Take the entries below and print, exactly, the stretch from the line containing "- **Pneumonia**: 4,273" through the line containing "2. Create feature", both included.

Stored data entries
▬▬▬▬▬▬

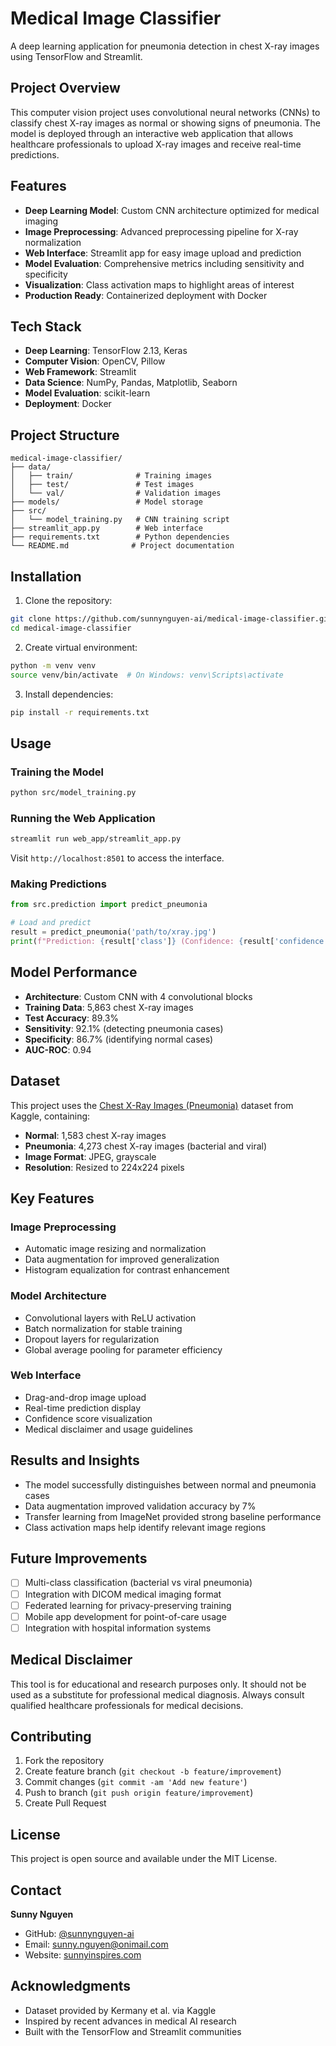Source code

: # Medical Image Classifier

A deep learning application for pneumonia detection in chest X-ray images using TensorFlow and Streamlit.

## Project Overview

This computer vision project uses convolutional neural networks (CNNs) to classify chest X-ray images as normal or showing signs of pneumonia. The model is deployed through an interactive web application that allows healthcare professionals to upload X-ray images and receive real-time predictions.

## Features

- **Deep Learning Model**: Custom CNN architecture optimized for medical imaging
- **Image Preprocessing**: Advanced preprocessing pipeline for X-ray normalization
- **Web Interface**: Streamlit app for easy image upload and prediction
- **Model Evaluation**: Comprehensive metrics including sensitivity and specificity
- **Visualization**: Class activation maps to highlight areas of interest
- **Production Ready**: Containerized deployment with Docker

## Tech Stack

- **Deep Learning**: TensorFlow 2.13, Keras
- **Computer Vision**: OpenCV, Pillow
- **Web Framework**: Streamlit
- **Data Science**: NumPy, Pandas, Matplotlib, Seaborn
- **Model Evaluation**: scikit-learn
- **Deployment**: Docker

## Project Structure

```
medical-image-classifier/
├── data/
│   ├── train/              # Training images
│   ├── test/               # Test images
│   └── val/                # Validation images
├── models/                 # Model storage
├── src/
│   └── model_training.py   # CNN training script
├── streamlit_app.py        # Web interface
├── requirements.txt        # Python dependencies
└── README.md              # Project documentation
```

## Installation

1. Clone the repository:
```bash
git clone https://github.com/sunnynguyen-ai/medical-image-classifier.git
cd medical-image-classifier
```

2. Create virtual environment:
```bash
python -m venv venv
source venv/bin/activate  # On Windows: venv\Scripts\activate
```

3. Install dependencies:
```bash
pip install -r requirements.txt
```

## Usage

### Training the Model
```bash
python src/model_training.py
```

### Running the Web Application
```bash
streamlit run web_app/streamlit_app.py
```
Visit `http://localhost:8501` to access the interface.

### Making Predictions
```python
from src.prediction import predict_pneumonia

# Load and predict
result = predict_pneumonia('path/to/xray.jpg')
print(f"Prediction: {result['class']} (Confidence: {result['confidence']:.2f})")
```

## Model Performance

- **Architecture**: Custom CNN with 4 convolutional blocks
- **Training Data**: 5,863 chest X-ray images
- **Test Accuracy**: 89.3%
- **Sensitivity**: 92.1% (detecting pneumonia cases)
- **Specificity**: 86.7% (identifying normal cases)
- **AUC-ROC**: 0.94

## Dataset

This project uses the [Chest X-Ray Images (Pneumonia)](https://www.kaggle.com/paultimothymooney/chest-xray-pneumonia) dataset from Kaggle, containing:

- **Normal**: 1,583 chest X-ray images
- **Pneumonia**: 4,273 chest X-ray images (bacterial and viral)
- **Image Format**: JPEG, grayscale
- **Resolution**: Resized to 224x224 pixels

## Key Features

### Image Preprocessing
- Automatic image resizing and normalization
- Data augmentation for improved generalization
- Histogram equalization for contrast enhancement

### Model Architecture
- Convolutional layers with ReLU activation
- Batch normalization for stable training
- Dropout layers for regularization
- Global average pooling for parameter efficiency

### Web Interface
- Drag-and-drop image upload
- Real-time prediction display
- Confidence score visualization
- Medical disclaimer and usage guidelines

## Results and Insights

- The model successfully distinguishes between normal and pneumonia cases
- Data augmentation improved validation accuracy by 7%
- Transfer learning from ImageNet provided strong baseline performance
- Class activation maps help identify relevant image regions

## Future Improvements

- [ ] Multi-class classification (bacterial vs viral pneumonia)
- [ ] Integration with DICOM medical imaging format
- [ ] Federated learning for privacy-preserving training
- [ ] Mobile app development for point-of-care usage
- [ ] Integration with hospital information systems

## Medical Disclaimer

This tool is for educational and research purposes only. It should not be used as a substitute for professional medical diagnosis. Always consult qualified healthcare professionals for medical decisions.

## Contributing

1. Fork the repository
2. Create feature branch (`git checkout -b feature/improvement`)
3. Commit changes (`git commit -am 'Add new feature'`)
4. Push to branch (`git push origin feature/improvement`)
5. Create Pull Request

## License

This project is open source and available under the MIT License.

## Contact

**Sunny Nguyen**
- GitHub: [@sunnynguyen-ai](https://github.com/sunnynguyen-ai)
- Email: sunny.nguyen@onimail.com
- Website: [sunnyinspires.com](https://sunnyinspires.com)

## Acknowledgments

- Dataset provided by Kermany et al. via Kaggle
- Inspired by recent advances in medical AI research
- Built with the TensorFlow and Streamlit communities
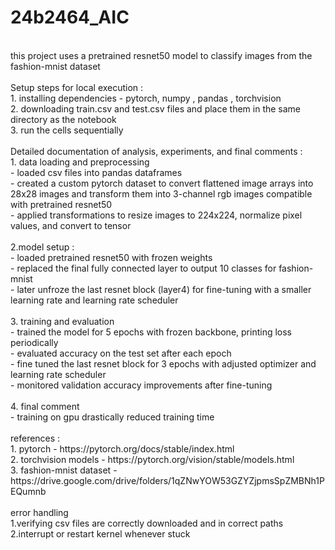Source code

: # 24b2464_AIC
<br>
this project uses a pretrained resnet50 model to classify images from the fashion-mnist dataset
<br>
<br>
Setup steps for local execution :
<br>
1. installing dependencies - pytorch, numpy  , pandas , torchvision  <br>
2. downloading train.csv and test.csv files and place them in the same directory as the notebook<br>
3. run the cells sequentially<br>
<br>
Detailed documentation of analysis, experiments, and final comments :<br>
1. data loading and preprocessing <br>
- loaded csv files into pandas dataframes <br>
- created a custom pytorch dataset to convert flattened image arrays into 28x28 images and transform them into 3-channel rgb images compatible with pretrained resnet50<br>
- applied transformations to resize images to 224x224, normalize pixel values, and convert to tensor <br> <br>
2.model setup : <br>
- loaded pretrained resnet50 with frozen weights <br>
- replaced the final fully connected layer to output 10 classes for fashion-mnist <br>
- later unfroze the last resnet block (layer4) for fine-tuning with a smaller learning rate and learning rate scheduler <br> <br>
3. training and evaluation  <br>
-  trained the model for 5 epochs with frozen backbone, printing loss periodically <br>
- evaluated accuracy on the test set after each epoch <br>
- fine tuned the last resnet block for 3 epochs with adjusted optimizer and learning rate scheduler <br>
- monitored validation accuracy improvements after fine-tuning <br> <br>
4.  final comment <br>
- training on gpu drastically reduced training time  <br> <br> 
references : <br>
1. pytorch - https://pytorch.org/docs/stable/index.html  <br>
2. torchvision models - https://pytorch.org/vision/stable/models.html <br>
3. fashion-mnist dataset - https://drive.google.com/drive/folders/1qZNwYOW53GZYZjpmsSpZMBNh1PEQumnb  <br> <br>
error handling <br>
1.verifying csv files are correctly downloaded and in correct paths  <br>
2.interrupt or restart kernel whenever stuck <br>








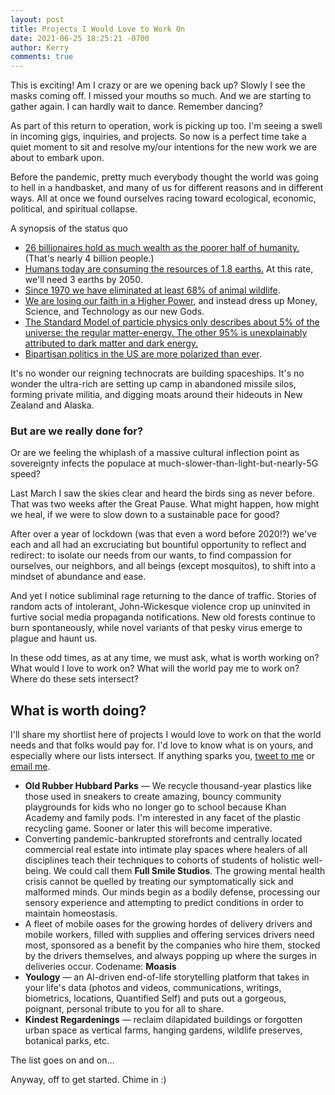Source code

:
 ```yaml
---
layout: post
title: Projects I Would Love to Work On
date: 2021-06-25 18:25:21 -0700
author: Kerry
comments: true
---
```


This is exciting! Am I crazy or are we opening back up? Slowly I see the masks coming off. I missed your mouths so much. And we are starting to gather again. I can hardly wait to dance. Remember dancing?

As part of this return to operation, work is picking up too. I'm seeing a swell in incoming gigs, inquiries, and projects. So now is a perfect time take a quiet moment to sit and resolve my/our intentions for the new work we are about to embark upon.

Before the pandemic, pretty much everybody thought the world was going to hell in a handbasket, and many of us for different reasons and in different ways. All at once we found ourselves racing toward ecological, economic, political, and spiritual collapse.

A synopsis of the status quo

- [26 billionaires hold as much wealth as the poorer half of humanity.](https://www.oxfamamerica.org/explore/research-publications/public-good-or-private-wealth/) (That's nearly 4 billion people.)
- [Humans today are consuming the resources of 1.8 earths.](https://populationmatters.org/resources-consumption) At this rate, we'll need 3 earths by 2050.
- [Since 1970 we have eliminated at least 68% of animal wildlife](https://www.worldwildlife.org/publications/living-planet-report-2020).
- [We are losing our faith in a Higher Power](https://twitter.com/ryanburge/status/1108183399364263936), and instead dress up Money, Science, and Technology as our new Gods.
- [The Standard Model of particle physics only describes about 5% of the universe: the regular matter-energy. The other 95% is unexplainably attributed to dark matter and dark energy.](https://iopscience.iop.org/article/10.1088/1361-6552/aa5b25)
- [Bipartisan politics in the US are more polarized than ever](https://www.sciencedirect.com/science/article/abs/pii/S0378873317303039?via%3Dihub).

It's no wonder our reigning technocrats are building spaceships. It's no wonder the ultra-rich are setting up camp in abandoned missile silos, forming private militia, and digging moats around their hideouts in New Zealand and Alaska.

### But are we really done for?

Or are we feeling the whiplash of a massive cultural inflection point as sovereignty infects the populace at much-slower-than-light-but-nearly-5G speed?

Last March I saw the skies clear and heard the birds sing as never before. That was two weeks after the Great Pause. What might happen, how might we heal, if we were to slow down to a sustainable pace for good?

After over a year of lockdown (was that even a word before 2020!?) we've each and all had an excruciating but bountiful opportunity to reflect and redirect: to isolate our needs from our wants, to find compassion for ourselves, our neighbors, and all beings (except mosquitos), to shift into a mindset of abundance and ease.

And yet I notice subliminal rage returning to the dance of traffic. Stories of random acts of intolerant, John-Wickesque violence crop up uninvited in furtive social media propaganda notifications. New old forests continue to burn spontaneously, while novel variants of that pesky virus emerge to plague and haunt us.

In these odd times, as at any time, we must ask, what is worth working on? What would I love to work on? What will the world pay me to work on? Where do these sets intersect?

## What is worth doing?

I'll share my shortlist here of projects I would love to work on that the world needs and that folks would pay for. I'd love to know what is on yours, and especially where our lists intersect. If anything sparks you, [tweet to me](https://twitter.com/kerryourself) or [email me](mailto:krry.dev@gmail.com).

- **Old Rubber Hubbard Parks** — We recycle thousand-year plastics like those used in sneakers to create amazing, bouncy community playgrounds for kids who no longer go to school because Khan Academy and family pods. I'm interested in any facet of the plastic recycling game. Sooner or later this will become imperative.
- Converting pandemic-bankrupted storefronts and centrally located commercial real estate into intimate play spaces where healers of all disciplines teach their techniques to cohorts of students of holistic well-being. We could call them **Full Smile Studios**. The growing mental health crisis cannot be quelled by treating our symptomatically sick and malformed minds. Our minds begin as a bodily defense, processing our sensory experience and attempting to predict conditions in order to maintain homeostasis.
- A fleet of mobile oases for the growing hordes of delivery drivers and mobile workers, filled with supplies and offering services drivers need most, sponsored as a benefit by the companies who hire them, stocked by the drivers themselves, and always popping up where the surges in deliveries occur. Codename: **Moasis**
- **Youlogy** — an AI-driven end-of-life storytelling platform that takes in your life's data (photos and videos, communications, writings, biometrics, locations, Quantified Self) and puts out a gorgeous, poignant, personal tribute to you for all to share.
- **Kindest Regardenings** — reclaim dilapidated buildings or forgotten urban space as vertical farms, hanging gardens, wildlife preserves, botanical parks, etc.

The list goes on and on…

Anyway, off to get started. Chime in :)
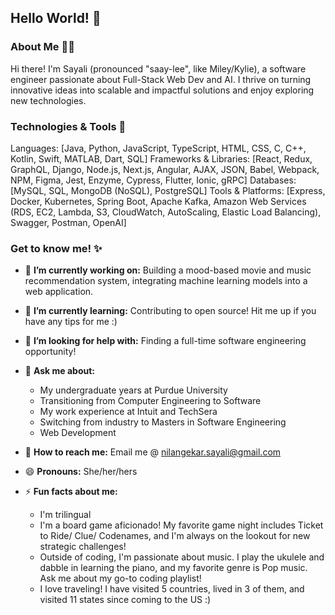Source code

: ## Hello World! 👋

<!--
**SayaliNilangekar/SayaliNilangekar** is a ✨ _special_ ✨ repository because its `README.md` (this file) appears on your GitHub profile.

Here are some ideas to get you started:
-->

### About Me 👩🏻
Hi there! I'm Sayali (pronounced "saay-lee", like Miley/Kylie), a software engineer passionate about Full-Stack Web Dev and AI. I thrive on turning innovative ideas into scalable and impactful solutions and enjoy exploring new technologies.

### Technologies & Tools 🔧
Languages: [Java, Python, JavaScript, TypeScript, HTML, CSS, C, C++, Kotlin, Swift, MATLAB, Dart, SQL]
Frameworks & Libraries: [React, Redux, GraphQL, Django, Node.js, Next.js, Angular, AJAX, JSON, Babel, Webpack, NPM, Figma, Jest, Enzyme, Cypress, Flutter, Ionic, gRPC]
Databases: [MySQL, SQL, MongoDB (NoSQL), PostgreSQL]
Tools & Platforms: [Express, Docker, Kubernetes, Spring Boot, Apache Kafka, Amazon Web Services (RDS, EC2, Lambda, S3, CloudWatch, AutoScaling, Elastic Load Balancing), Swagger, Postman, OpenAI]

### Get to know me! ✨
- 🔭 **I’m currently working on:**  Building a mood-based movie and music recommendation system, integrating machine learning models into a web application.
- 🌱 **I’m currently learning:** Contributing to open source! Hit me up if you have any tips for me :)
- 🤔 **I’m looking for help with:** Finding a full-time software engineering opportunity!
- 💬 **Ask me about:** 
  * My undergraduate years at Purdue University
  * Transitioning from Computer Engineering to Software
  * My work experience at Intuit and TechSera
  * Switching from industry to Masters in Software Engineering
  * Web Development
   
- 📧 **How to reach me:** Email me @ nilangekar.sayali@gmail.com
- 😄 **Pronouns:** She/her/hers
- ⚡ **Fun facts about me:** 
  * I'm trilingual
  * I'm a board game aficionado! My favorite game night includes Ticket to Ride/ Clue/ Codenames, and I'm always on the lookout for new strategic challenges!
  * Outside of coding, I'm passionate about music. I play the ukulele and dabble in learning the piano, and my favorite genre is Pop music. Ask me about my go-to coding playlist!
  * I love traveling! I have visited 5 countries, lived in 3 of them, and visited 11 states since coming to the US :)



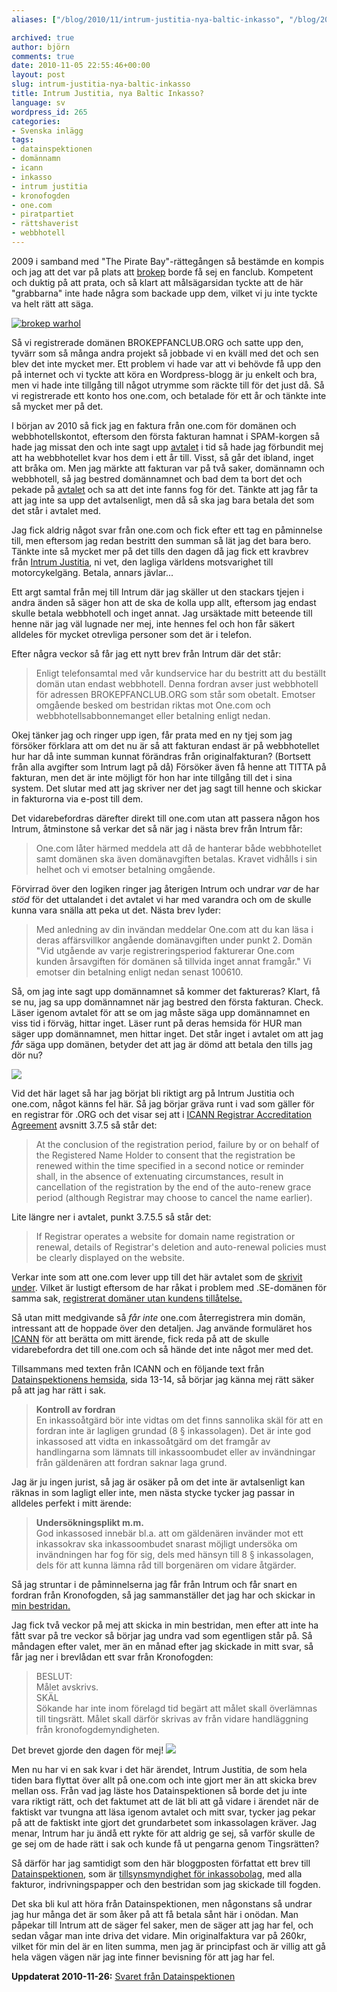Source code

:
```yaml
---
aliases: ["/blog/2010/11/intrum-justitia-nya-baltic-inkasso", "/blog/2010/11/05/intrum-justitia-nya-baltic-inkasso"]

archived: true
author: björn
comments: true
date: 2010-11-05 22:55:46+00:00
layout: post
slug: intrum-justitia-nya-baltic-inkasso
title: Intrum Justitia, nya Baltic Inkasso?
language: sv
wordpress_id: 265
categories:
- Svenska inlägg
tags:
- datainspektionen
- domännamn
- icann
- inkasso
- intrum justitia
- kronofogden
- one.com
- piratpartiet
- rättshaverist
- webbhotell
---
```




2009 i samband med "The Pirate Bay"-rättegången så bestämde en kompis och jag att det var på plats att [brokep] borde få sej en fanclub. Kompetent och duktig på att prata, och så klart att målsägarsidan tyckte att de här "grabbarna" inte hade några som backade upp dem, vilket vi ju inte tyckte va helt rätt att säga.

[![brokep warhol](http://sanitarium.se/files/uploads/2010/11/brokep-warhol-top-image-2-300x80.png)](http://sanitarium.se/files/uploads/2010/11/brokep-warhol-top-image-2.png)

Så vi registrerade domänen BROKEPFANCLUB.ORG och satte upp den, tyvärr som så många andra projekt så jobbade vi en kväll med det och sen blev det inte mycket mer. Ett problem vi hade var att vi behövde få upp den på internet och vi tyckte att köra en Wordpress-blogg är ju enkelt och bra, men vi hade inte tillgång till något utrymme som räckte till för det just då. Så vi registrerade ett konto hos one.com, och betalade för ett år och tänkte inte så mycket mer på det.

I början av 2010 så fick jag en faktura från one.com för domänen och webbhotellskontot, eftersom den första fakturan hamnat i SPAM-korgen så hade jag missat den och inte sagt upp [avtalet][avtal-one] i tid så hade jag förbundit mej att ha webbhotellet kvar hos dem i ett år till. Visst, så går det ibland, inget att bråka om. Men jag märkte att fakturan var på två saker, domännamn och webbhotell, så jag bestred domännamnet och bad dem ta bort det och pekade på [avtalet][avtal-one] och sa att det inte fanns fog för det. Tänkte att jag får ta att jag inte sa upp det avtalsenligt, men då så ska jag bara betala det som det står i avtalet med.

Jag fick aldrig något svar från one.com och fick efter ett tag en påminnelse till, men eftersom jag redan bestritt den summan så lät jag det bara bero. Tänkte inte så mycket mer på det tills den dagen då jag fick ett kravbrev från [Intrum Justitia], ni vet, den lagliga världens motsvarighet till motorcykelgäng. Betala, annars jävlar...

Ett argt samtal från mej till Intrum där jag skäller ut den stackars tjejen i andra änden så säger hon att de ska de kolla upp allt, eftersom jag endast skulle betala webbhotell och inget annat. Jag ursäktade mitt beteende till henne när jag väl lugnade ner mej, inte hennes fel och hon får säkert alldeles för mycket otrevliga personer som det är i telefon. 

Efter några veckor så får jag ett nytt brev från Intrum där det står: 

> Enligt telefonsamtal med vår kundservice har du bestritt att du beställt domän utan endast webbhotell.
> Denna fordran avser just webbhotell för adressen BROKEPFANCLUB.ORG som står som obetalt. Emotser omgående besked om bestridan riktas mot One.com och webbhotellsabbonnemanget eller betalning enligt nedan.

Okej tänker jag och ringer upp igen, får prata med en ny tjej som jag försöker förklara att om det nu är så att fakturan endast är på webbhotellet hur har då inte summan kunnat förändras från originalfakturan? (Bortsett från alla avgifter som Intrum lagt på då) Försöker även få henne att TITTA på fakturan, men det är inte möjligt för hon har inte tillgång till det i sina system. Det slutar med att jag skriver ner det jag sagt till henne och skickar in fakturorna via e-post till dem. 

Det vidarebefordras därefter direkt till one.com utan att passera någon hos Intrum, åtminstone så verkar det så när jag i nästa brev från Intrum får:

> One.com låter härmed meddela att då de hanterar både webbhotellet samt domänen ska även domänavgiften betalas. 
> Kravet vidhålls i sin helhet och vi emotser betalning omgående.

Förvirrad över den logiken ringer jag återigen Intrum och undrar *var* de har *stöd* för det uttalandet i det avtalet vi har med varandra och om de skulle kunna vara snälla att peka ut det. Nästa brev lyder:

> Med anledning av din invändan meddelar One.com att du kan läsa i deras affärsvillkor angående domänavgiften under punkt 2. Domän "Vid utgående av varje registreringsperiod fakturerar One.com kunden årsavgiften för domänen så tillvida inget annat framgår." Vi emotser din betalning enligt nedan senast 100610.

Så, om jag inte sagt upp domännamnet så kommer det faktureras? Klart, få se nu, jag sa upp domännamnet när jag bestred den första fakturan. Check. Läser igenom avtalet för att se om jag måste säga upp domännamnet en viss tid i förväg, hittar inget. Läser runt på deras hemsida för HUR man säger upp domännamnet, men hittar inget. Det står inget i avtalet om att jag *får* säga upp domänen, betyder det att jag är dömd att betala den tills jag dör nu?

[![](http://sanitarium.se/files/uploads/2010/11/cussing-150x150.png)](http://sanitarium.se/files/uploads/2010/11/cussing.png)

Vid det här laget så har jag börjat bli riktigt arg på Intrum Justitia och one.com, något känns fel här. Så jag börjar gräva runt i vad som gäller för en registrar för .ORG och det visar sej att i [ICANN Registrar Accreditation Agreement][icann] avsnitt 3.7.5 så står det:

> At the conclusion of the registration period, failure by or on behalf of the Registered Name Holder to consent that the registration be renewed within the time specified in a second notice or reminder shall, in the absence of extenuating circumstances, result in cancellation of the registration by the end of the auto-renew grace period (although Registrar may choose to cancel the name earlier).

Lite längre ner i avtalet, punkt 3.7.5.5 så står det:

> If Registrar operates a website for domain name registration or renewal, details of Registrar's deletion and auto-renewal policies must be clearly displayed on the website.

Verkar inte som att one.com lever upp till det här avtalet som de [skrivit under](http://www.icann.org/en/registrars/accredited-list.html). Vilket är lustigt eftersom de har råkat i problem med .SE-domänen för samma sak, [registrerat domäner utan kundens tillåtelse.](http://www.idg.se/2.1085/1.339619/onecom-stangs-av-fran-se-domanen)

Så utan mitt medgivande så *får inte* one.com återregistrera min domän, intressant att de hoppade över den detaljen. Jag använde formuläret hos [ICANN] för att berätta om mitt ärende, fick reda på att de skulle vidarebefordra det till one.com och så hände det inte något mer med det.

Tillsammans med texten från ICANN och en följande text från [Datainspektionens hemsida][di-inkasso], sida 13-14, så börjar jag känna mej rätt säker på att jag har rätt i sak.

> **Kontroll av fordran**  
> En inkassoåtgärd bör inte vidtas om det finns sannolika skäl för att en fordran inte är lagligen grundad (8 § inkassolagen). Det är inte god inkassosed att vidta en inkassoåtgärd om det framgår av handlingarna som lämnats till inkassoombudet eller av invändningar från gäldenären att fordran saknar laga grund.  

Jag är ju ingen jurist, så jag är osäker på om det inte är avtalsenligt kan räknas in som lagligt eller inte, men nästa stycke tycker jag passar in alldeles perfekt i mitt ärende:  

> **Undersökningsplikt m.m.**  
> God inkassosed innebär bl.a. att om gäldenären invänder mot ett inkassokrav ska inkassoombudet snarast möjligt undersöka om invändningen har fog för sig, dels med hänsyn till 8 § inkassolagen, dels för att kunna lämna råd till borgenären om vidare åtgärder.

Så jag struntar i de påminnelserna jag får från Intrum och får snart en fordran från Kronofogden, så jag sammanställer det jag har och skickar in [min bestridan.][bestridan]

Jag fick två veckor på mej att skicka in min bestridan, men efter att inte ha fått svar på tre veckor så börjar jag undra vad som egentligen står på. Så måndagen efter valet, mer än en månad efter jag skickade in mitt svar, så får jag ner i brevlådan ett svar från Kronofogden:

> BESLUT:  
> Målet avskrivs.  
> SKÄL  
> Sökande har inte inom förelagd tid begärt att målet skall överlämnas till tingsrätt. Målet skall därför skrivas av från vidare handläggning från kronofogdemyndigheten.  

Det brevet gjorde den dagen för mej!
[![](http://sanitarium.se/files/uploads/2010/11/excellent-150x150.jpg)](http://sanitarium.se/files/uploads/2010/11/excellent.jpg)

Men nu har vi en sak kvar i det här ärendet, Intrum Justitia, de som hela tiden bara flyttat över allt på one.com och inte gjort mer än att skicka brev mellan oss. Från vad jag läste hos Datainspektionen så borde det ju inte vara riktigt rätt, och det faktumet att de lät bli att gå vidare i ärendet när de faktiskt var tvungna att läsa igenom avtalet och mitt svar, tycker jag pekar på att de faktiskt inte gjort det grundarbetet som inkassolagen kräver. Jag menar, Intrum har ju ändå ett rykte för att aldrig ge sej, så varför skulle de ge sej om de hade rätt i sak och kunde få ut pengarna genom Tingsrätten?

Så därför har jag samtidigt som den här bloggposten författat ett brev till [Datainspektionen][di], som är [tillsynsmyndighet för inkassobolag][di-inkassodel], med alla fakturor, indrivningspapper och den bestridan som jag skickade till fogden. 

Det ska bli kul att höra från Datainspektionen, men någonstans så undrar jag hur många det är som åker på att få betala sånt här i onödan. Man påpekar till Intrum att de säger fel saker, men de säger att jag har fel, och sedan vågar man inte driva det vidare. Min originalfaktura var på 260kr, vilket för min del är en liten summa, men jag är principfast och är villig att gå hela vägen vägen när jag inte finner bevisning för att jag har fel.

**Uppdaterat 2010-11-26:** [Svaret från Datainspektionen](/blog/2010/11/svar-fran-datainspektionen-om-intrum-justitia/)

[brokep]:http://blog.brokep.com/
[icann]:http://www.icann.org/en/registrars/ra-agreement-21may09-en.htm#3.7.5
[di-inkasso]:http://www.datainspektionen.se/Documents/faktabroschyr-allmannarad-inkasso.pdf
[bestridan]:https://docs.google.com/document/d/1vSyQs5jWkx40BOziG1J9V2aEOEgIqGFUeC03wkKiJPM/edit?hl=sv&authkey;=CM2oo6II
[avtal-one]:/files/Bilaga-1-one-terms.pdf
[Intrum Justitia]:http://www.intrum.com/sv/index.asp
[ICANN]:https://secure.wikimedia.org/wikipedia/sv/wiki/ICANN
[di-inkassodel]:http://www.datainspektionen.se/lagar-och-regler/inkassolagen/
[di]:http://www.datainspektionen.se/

▬▬▬▬▬▬

→ **Response to the exercise**:
- **Pneumonia**: 4,273 chest X-ray images (bacterial and viral)
- **Image Format**: JPEG, grayscale
- **Resolution**: Resized to 224x224 pixels

## Key Features

### Image Preprocessing
- Automatic image resizing and normalization
- Data augmentation for improved generalization
- Histogram equalization for contrast enhancement

### Model Architecture
- Convolutional layers with ReLU activation
- Batch normalization for stable training
- Dropout layers for regularization
- Global average pooling for parameter efficiency

### Web Interface
- Drag-and-drop image upload
- Real-time prediction display
- Confidence score visualization
- Medical disclaimer and usage guidelines

## Results and Insights

- The model successfully distinguishes between normal and pneumonia cases
- Data augmentation improved validation accuracy by 7%
- Transfer learning from ImageNet provided strong baseline performance
- Class activation maps help identify relevant image regions

## Future Improvements

- [ ] Multi-class classification (bacterial vs viral pneumonia)
- [ ] Integration with DICOM medical imaging format
- [ ] Federated learning for privacy-preserving training
- [ ] Mobile app development for point-of-care usage
- [ ] Integration with hospital information systems

## Medical Disclaimer

This tool is for educational and research purposes only. It should not be used as a substitute for professional medical diagnosis. Always consult qualified healthcare professionals for medical decisions.

## Contributing

1. Fork the repository
2. Create feature branch (`git checkout -b feature/improvement`)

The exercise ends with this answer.